• **GOALS**:
(1) In the essay on men learning from women, rewrite the part that opens with "At the local" and closes with "begging for mercy.", replacing "grown ups" with "adults".
(2) Write the next part of the essay on men learning from women, picking up after its final sentence.

Men teach Women Lead!


I remember just last month my teenage nephew asked if I could teach him how to play Chess because he wanted to impress a girl who was a Chess player. He has recently moved here to stay with my niece, my mother and myself. My niece is a really strong Chess player who has even travelled internationally to play Chess representing South Africa. So when my nephew asked me to teach him, I referred him to his cousin whom he has gotten so close to and spends so much time with everyday; this would make their quality time more productive since they will be sharing Chess wisdom. I was not prepared for his response especially since I assumed he had so much respect for her after she had taught him how to cook; I mean they spend so much time chatting and laughing together and I expect that this means they have mutual respect for each other.

Before my nephew moved to live with us, my niece and I would share the house chores equally between the two of us. We would alternate between cooking and washing dishes: on days that I cooked, she would do the dishes and vice versa. So when my nephew came, I told him he would inherit my share of the house chores, he agreed but he unfortunately could not cook, which I thought was shameful (in the words of Chimamanda Adichie : "I have never thought it made sense to leave such a crucial thing, the ability to nourish one's self , in the hands of others.") So I asked my niece to teach him, and she did and now he is a good enough cook. We enjoy his cooking every second day. So naturally, when he asked if I could teach him Chess, I though the same teacher who was good enough to give him the cooking skill and is as equally skilled in Chess could do the job but he refused saying "I don't want to be taught by a girl!."

At the local Library I had taught some grown ups how to play Chess and they were getting the hang of it, steadily grasping the concepts of the game and getting some confidence as they started winning some games against untrained visitors who have learned how to play from under a tree somewhere! As a way to demostrate to them that they were not there yet, there was still a lot to learn, I would bring in some of the kids I had taught a while back who are really good players and they would embarass the grown ups who would approach the game as if their life experiences gave them an advantage over the Chess board. The week before, I had brought an eleven year old boy and he had all of them begging for mercy.
In the following week I brought my niece who was 13 at the time, two years older than the boy. As soon as she came in I could hear all the men claiming "I would not be beaten by a little girl in Chess. If she beats me I will quit and never play Chess again." She beat them all. They were all heartbroken, sad and confused. Instead of being proud of this brilliant girl they chose to make her feel as though she had done something wrong embarrassing grown up man.

I remember my mother used to tell me how she was always the best learner in all her classes growing up. She excelled in everything and always took first position until she reached Form 1, (Standard 6, now Grade 8) and her father, my grandfather told her he was not going to waste his money sending a girl to school. He thought it would be a waste of money that should be used to buy Cabbage instead. He rationalised his actions by explaining that as a girl, my mother will be taken as somebody's wife and leave his house to take care of another man's house. Which was true to some extent, but even as she moved to live with my father, she still provided for her father and mother and even became financially responsible for all her siblings. After she left my father, she came back to be the head of her father's house carrying all the household responsibilities including building them a proper house. That is because she managed to take herself through school while working in the farms as a kid.

• **DATA EXTRACT**:

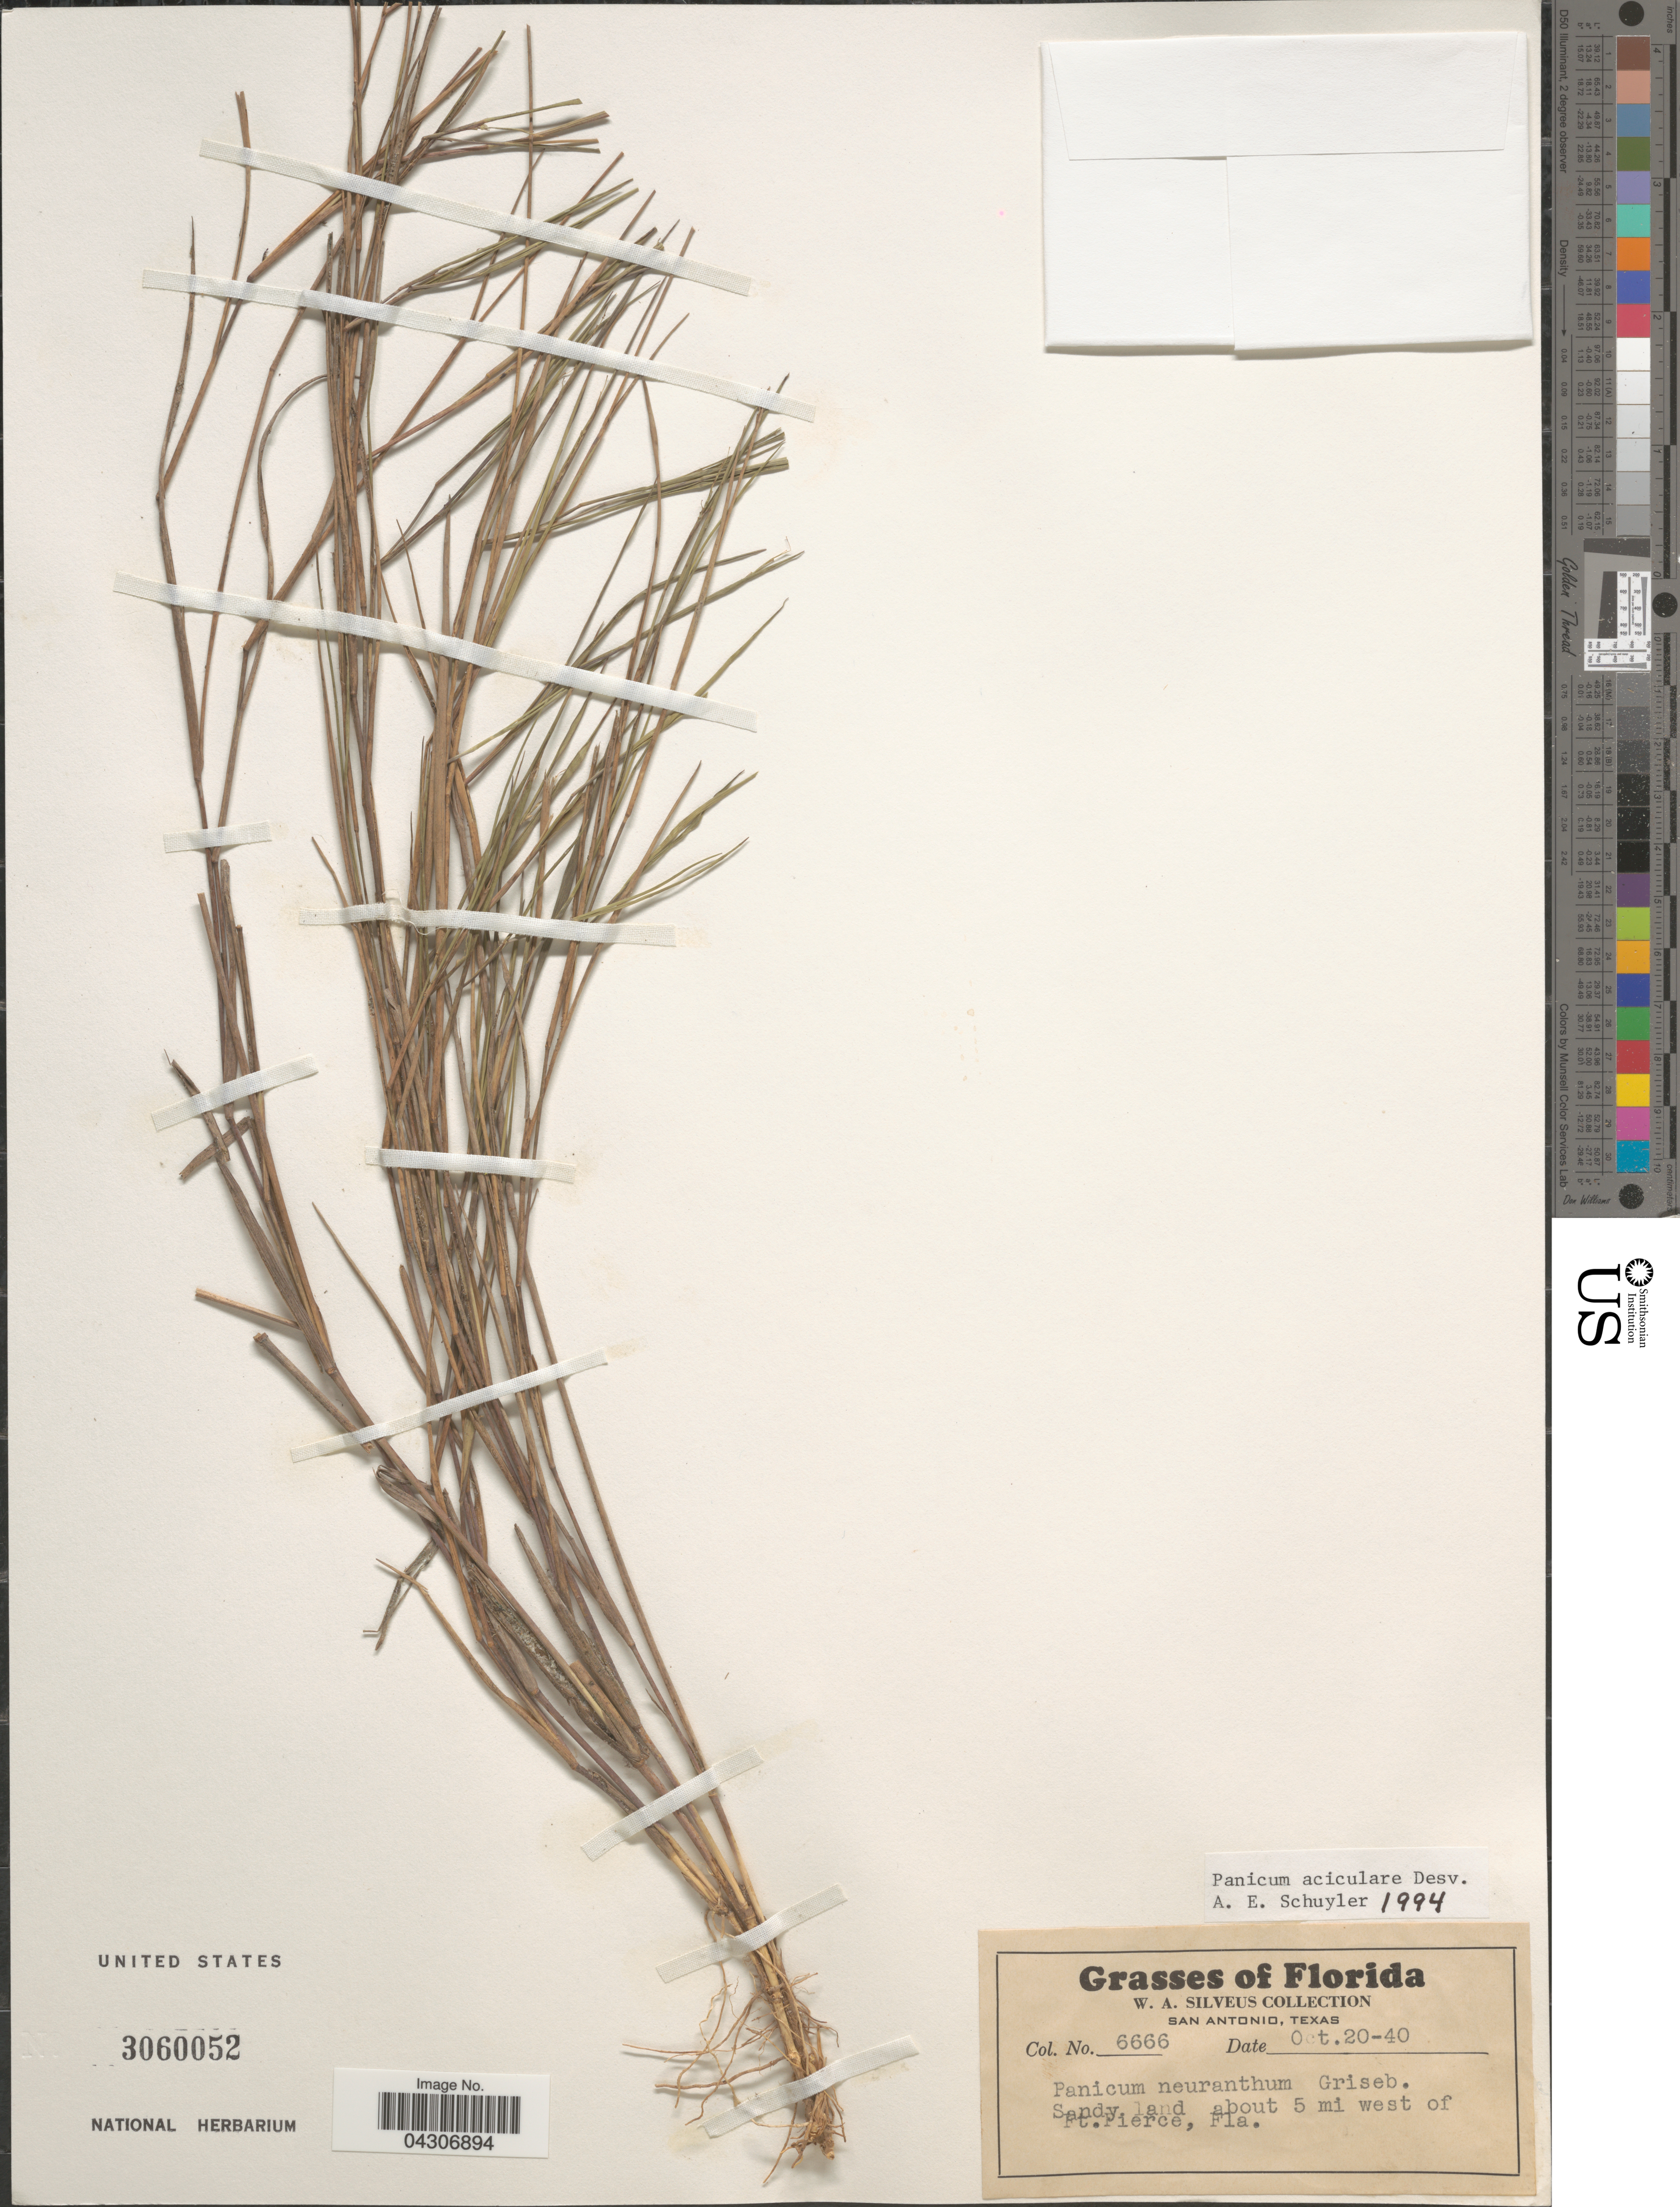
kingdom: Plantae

• **FINAL RESULTS**:
(1)
At the local Library I had taught some adults how to play Chess and they were getting the hang of it, steadily grasping the concepts of the game and getting some confidence as they started winning some games against untrained visitors who have learned how to play from under a tree somewhere! As a way to demostrate to them that they were not there yet, there was still a lot to learn, I would bring in some of the kids I had taught a while back who are really good players and they would embarass the adults who would approach the game as if their life experiences gave them an advantage over the Chess board. The week before, I had brought an eleven year old boy and he had all of them begging for mercy.

(2)
The barriers are shifting but the perceptions still seem to be one sided

South Africa has just created history by introducing its first ever cabinet with an equal number of female ministers as that of male ministers. This is historical and groundbreaking considering the plight of women to be recognised as leaders and generally be offered equal opportunities to prove their abilities. There was a time when South Africans were hopeful to get a woman President but then hey, getting equal representation in the ministries is also good enough. We have to always remember however, that the war for equal recognition is far from over. We still live in a patriarchal society and the sad part is that these female ministers will have to play by the already set systematic rules that favour masculinity.
They will have to work with men who grew up not wanting to learn cognitive mind sports from their female cousins and men who grew up believing that losing to a female was an embarrasment. These women will have to lead men who refuse to be led by women and it would be sad to find that there would be some women too who prefer male leaders to women leaders, because they too are daughters of the same society that raises these men.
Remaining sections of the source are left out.